Text for analysis.
++++++++
Chapter 1

Digital Image Fundamentals

First Steps in Computer Vision

What Is a Digital Image?

A digital image is a collection of pixels (picture elements) arranged in a two-dimensional grid. Each pixel has a position $(x, y)$ and a brightness value (or color value).

I(x,y) x y (0,0) Image Representation • Width W × Height H pixels • Each pixel: I(x, y) • Origin: top-left (0, 0) • x: rightward, y: downward Grayscale: I(x,y) ∈ [0, 255] 0 = black, 255 = white
Figure 1. Pixel coordinates and the image grid structure

Why the y-axis points downward

In mathematical coordinate systems, the origin is at the bottom-left and the y-axis points upward. In image processing, however, the origin is at the top-left and the y-axis points downward. This convention originates from the CRT display era, when the electron beam performed a raster scan across the screen from left to right and top to bottom. In memory, image data is stored starting from the top-left pixel, so increasing row numbers correspond to lower positions on the screen. This convention has been inherited by all modern image formats, displays, and image processing libraries (OpenCV, PIL, etc.).
++++++++
Excerpted records.

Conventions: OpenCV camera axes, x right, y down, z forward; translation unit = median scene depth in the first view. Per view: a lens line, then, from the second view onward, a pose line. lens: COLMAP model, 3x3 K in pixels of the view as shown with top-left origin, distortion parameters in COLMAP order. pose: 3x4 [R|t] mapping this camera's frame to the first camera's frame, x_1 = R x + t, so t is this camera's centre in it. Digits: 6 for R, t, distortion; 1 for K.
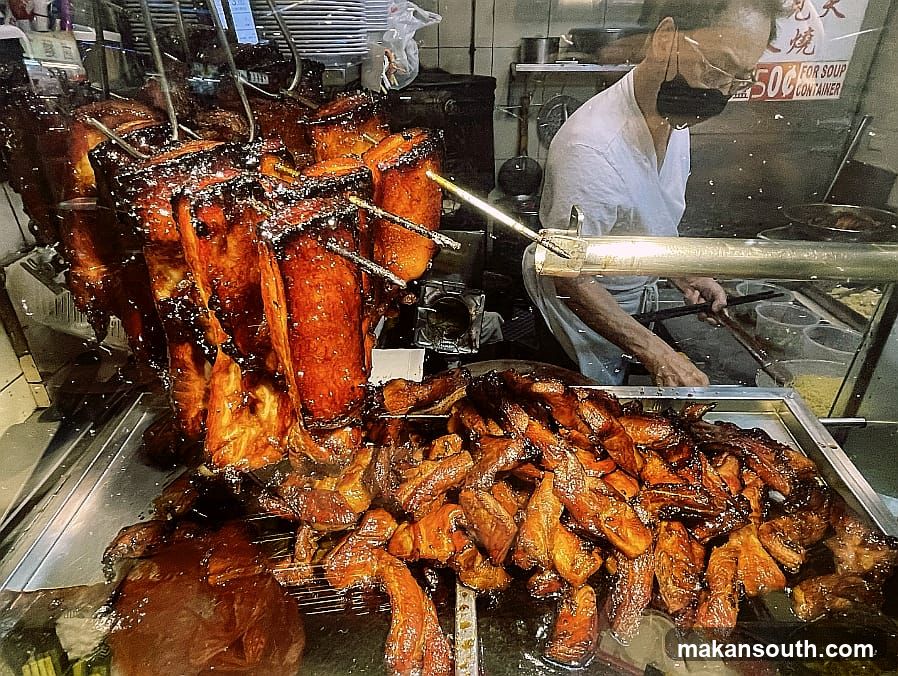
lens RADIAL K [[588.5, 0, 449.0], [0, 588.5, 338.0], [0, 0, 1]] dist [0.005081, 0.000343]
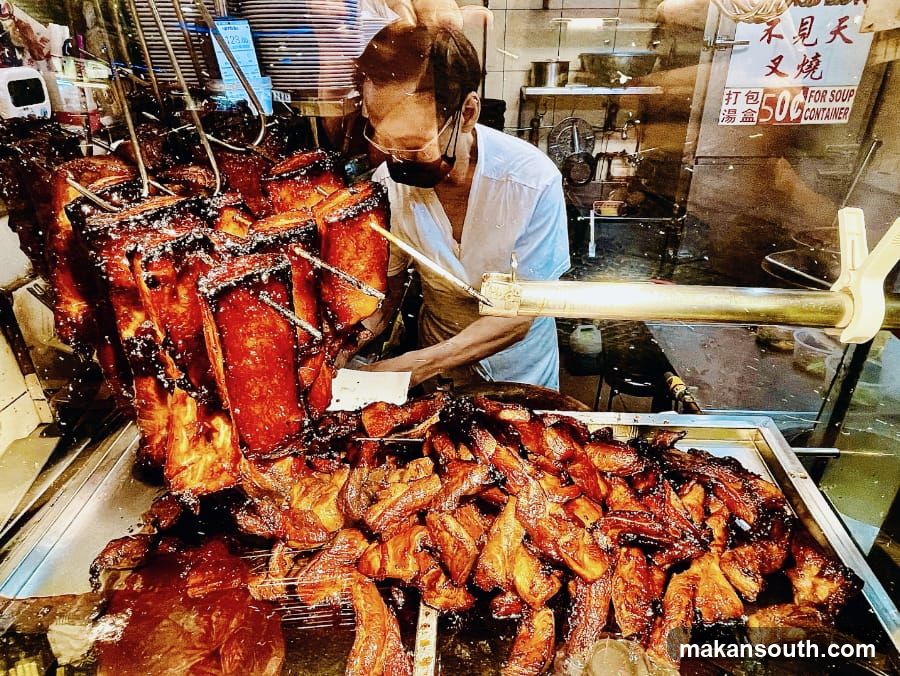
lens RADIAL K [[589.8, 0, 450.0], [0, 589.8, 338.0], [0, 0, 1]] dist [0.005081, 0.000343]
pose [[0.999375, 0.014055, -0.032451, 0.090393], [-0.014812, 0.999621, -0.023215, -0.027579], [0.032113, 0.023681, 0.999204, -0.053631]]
++++++++
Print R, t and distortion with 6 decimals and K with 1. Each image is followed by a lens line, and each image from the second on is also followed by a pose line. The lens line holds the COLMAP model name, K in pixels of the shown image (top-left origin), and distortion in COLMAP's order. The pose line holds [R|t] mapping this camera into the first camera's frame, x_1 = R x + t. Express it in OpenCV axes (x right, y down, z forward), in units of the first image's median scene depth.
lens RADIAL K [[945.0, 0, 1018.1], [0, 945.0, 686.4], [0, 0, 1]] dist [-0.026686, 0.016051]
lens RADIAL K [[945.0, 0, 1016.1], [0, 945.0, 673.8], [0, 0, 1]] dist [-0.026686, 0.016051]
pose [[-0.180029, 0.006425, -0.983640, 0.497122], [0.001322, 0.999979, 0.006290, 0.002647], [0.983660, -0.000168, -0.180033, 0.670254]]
++++++++
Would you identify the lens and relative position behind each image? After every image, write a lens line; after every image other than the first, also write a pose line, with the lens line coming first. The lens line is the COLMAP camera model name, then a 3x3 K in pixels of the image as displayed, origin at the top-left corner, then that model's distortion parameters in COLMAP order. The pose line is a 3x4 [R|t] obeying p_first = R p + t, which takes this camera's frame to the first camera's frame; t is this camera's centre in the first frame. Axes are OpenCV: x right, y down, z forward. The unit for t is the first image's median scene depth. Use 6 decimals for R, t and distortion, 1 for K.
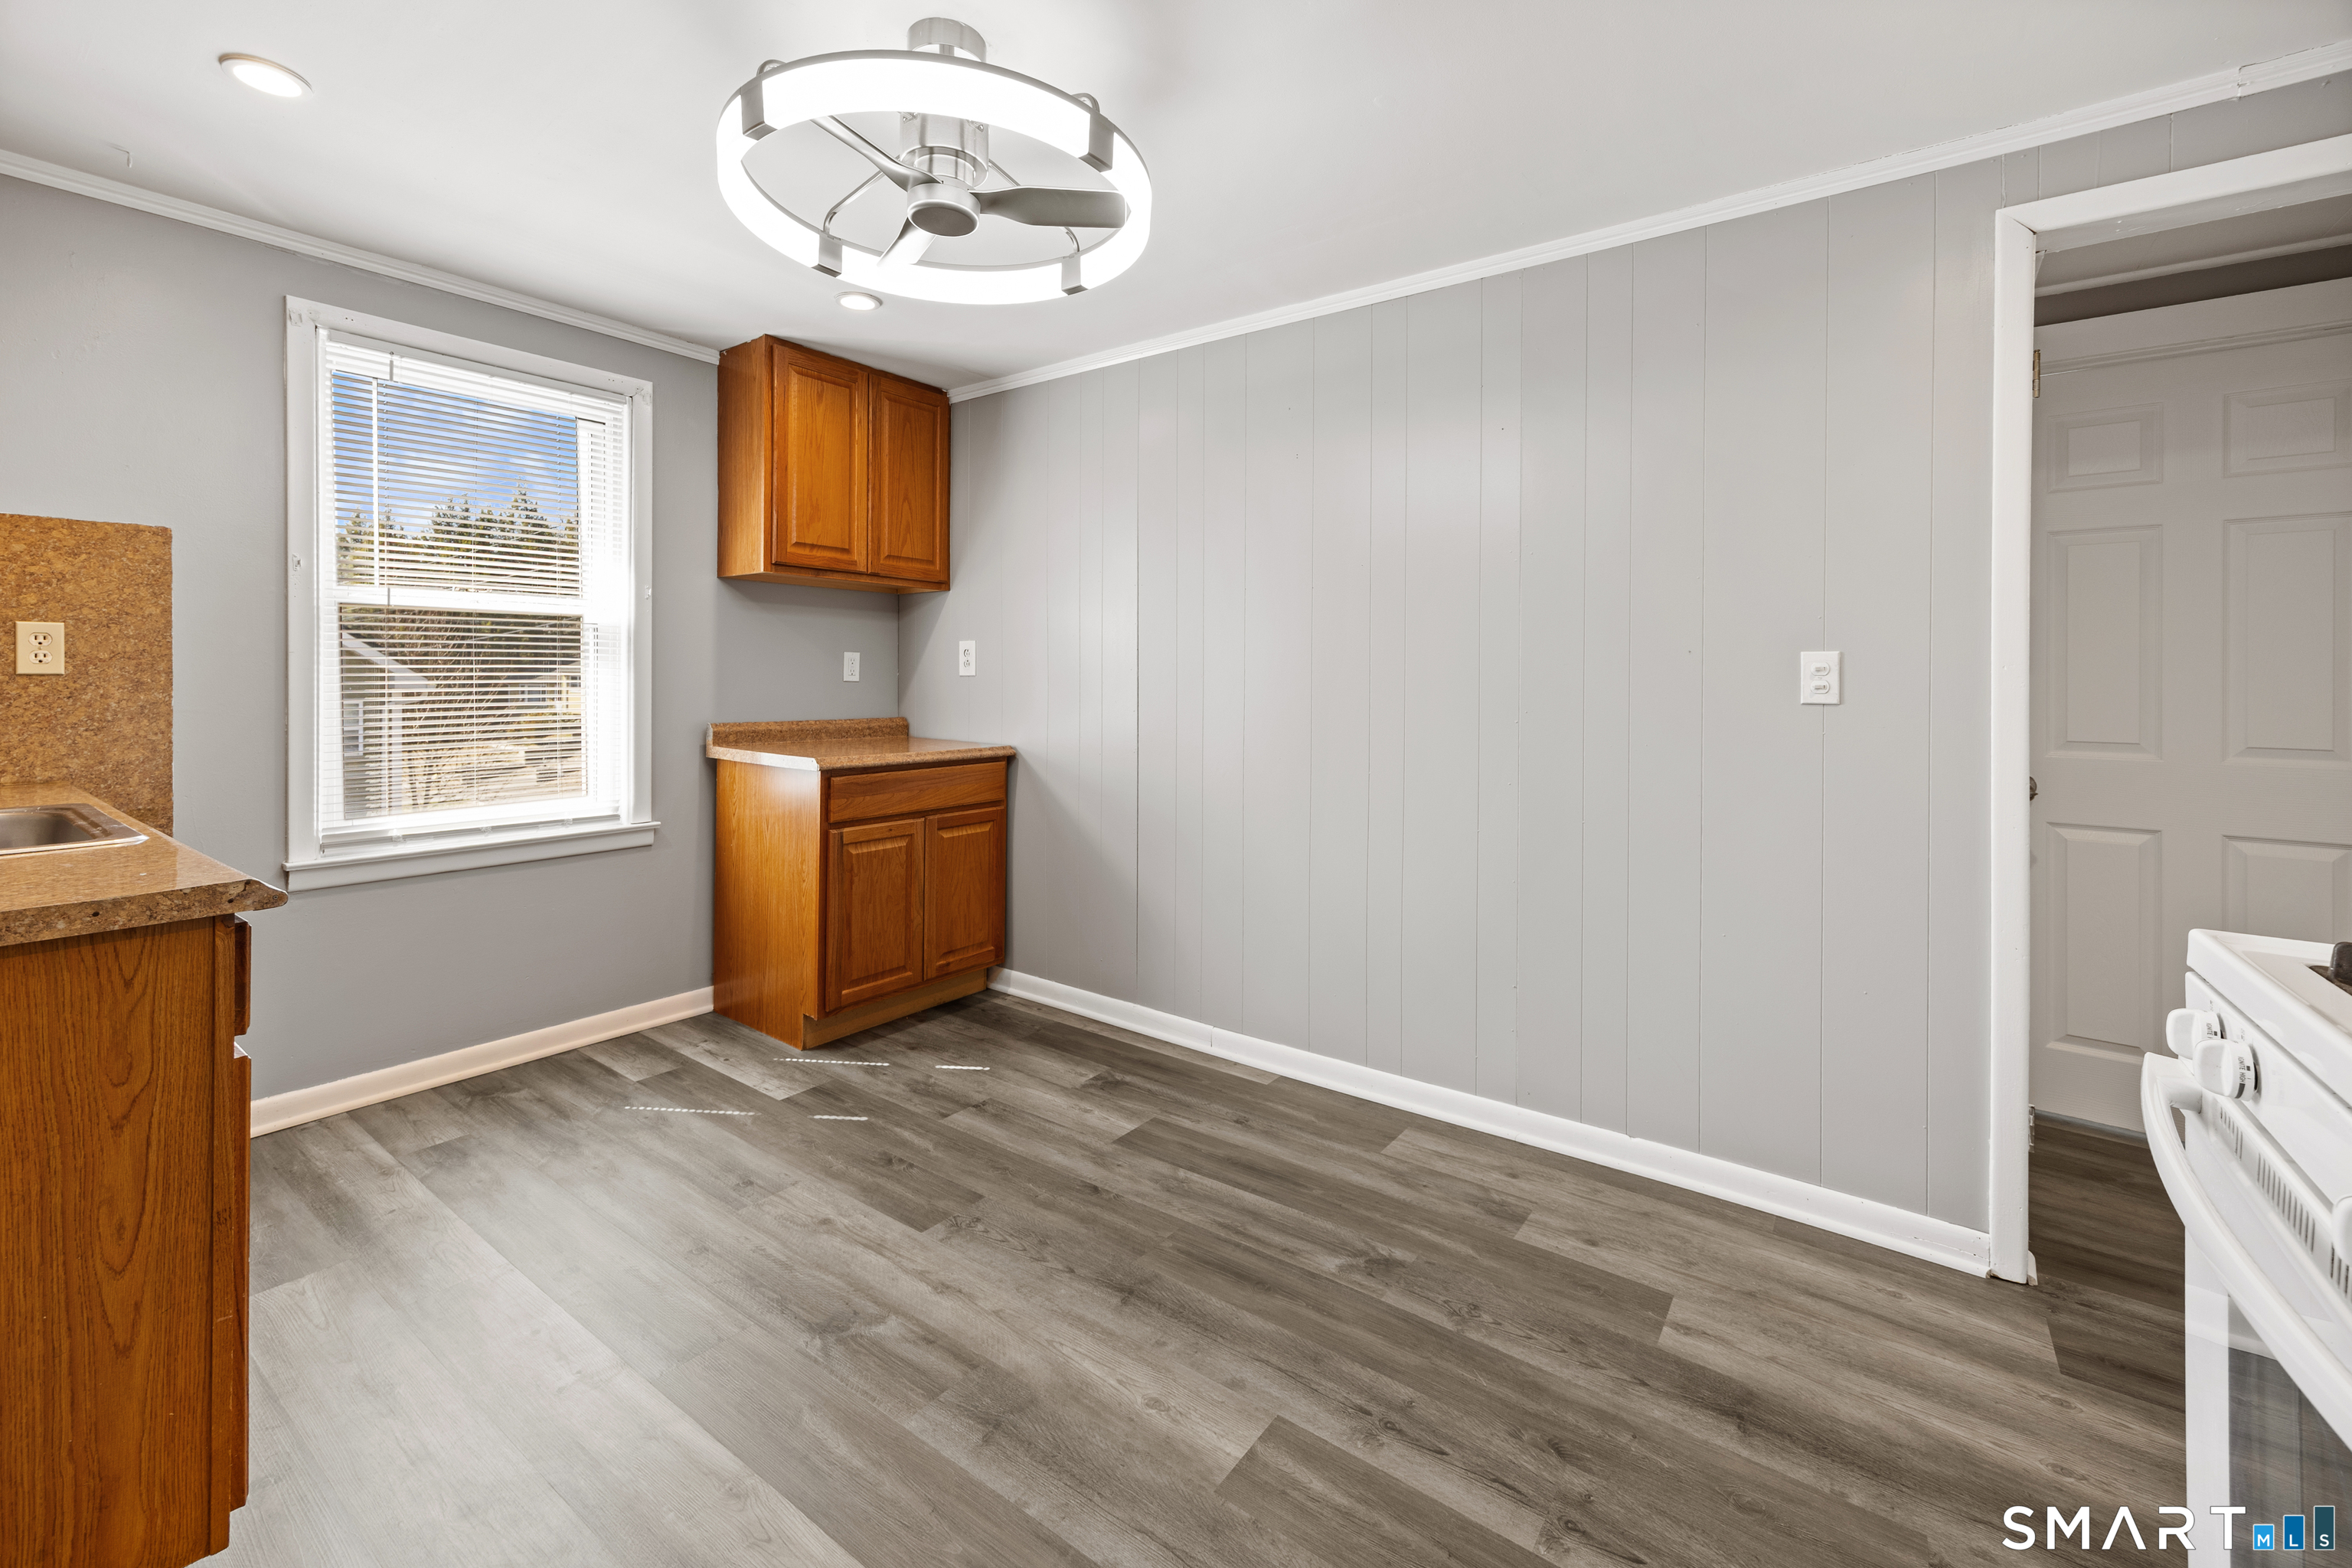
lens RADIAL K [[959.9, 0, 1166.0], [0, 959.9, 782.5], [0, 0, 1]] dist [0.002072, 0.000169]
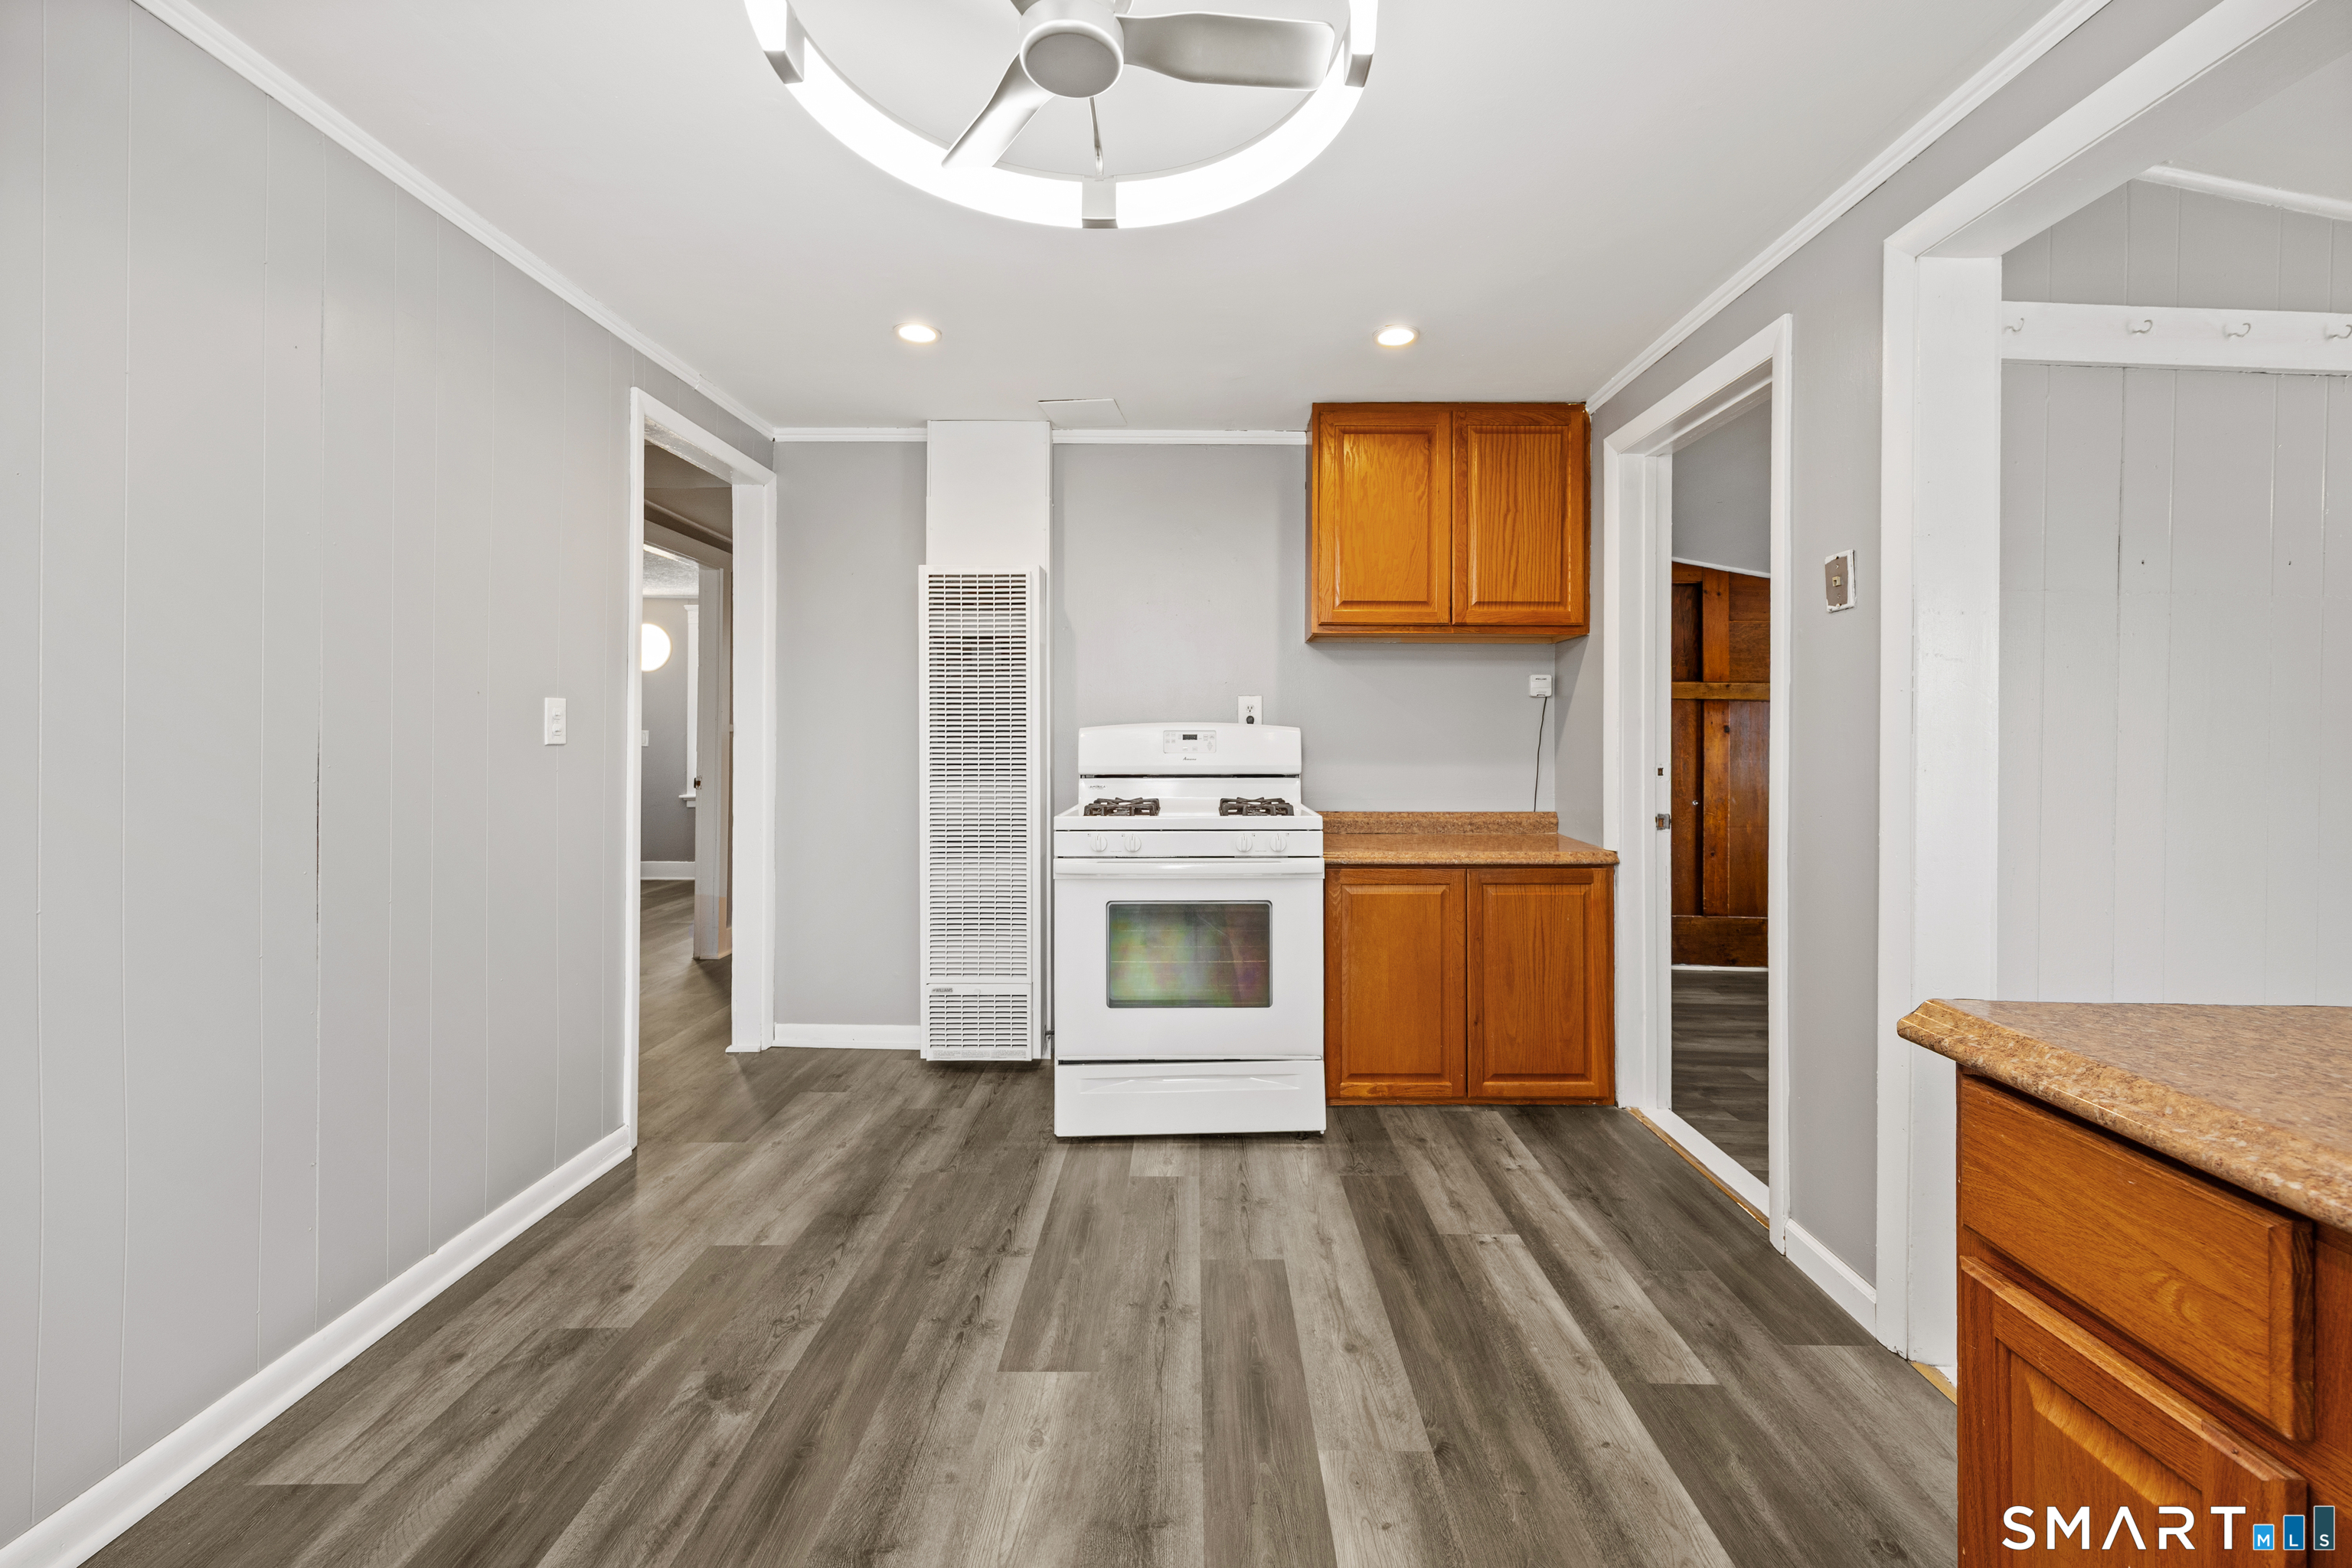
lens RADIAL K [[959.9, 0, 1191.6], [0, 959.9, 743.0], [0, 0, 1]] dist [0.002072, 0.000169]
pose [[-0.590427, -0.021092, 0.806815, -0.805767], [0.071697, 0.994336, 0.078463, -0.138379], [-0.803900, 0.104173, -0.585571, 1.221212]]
++++++++
Required action A.
Answer these questions using the chapter on digital image fundamentals:
(i) Besides a position, what does each pixel have?
(ii) In image processing, where is the origin placed?
(iii) Which two image processing libraries are named as having inherited the downward y-axis convention?
Required action B.
Carry on the chapter on digital image fundamentals from where it stops.

Answer space A.
(i) A brightness value (or color value).
(ii) At the top-left.
(iii) OpenCV and PIL.

Answer space B.
Resolution and Bit Depth

Resolution

Resolution refers to the number of pixels in an image. It is expressed as $W \times H$; for example, 1920×1080 is approximately 2 million pixels. The terms "4K" and "8K" used for TVs and displays derive from the horizontal pixel count: 4K is 3840×2160 (approximately 8.3 million pixels) and 8K is 7680×4320 (approximately 33 million pixels).

Note: Consumer TVs and displays use "4K UHD" (3840×2160), which differs from the cinema industry's "DCI 4K" (4096×2160).

Bit Depth

The number of bits used to represent the brightness value of each pixel:

  • 1-bit: binary image (black and white)
  • 8-bit: 256 levels (0 to 255). For $n$ bits, values range from $0$ to $2^n - 1$
  • 16-bit: 65,536 levels
  • 24-bit: 8 bits per RGB channel (full color)
1-bit 2 levels 4-bit 16 levels 8-bit 256 levels 24-bit ~16.77 million colors Number of levels = 2^n (n: number of bits) 8-bit grayscale: I(x, y) ∈ {0, 1, ..., 255} 24-bit color: 8 bits each for R, G, B → 2^24 ≈ 16.77 million colors
Figure 2. Bit depth and number of levels

Number of Channels

Number of Channels

The number of values each pixel holds.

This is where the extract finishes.